Con il dorso della mano la ragazza si pulì qualche goccia densa e rossa che le stava scivolando lungo il mento. Aveva il labbro rotto e sanguinante. Mugolò per il dolore.
Certo, da quando stava con Syn c'era abituata ai suoi attacchi d'ira, specie quando finiva per ubriacarsi con gli amici. Però ora era davvero troppo: erano caduti in un circolo vizioso, in una spirale di insensata violenza che avrebbe solo finito per uccidere Dylan. E lei lo sapeva. Le previsioni non potevano essere rosee.
-Allora, ti decidi ad aprire?! Muoviti, mi sto stancando!- Brian sbatté energicamente e più volte il palmo della mano sulla porta, gridando con tutta la voce che aveva.
Ecco, ci risiamo, pensò. Synyster s'era nuovamente spazientito, e sarebbe stato pronto a dargliele di nuovo se lei non avesse fatto come lui chiedeva. Così, anche se a malincuore, Dylan fu costretta a girare la chiave nella serratura e lasciare che il ragazzo entrasse.
-Finalmente... !- commentò lui con fare ironico, mentre con la calma che lo contraddistingueva andò a sedersi sul bordo della vasca da bagno. Dylan non lo guardò neppure in viso, si limitò a tenere gli occhi bassi e stare in silenzio.
Le era sempre piaciuto quel suo modo di fare, quel menefreghismo.

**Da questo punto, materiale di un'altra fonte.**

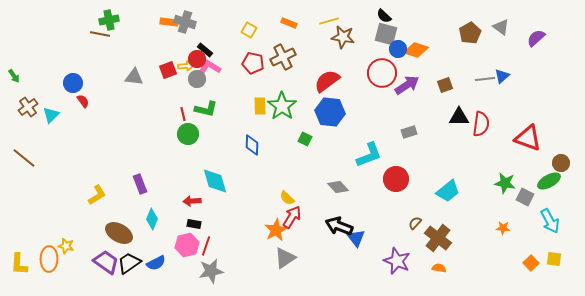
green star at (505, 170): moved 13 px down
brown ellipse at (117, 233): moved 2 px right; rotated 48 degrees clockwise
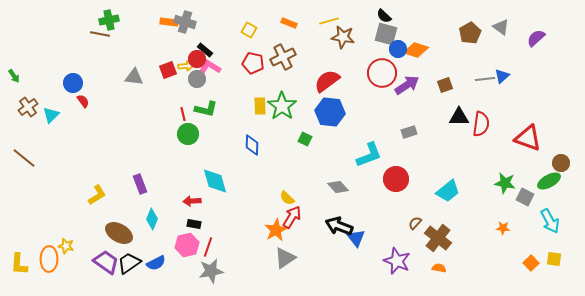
red line at (206, 246): moved 2 px right, 1 px down
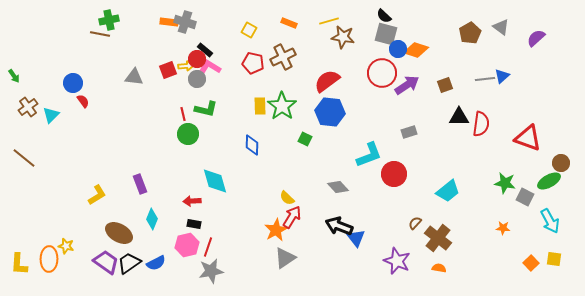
red circle at (396, 179): moved 2 px left, 5 px up
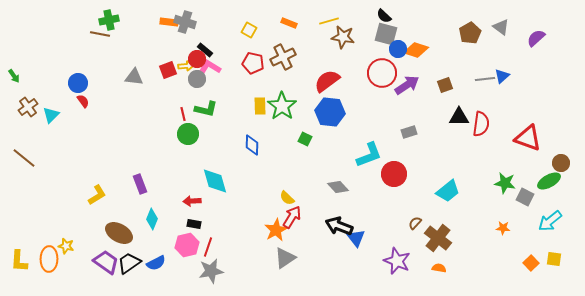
blue circle at (73, 83): moved 5 px right
cyan arrow at (550, 221): rotated 80 degrees clockwise
yellow L-shape at (19, 264): moved 3 px up
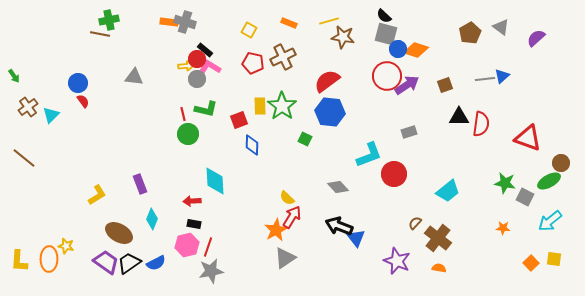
red square at (168, 70): moved 71 px right, 50 px down
red circle at (382, 73): moved 5 px right, 3 px down
cyan diamond at (215, 181): rotated 12 degrees clockwise
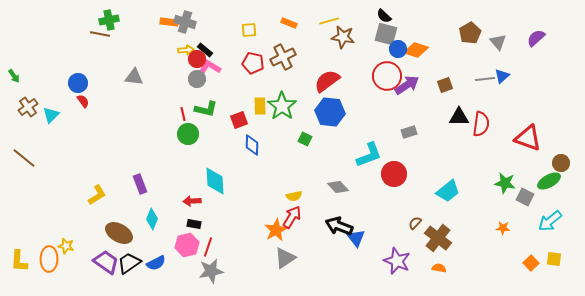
gray triangle at (501, 27): moved 3 px left, 15 px down; rotated 12 degrees clockwise
yellow square at (249, 30): rotated 35 degrees counterclockwise
yellow arrow at (186, 66): moved 16 px up
yellow semicircle at (287, 198): moved 7 px right, 2 px up; rotated 56 degrees counterclockwise
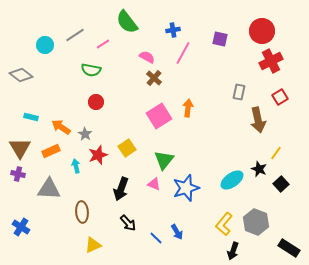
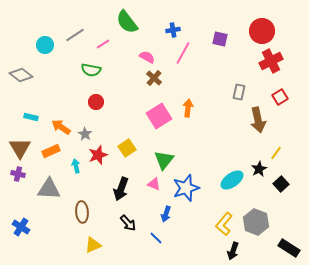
black star at (259, 169): rotated 21 degrees clockwise
blue arrow at (177, 232): moved 11 px left, 18 px up; rotated 49 degrees clockwise
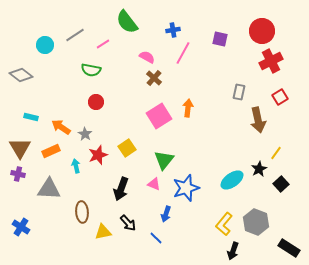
yellow triangle at (93, 245): moved 10 px right, 13 px up; rotated 12 degrees clockwise
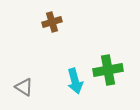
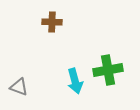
brown cross: rotated 18 degrees clockwise
gray triangle: moved 5 px left; rotated 12 degrees counterclockwise
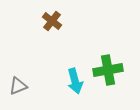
brown cross: moved 1 px up; rotated 36 degrees clockwise
gray triangle: moved 1 px left, 1 px up; rotated 42 degrees counterclockwise
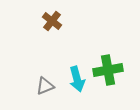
cyan arrow: moved 2 px right, 2 px up
gray triangle: moved 27 px right
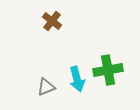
gray triangle: moved 1 px right, 1 px down
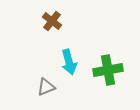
cyan arrow: moved 8 px left, 17 px up
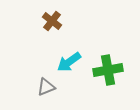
cyan arrow: rotated 70 degrees clockwise
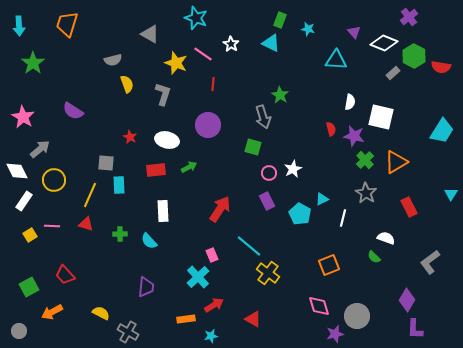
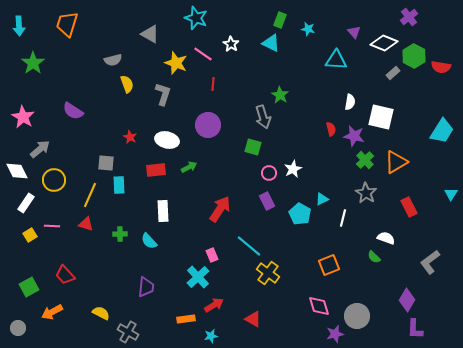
white rectangle at (24, 201): moved 2 px right, 2 px down
gray circle at (19, 331): moved 1 px left, 3 px up
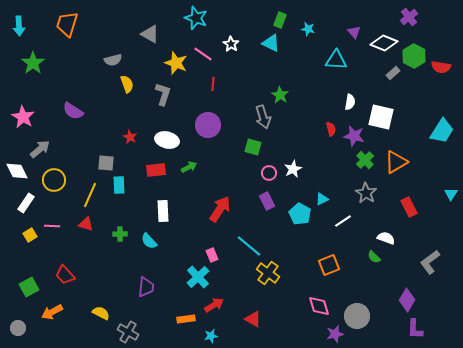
white line at (343, 218): moved 3 px down; rotated 42 degrees clockwise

Synyster Gates, l'uomo cui non importava niente di nessuno, quello che faceva sempre e soltanto le cose che gli andavano e quando e come decideva lui. Uno strafottente di prima categoria.
In fin dei conti, perché non avrebbe dovuto esserlo? Poteva decisamente permetterselo! Brian era un ragazzo straordinario, baciato dalla fortuna da ancora prima che nascesse: essendo figlio di un personaggio del mondo dello spettacolo, era cresciuto in un contesto particolare, fatto di case di lusso, denaro in abbondanza ed eccessi.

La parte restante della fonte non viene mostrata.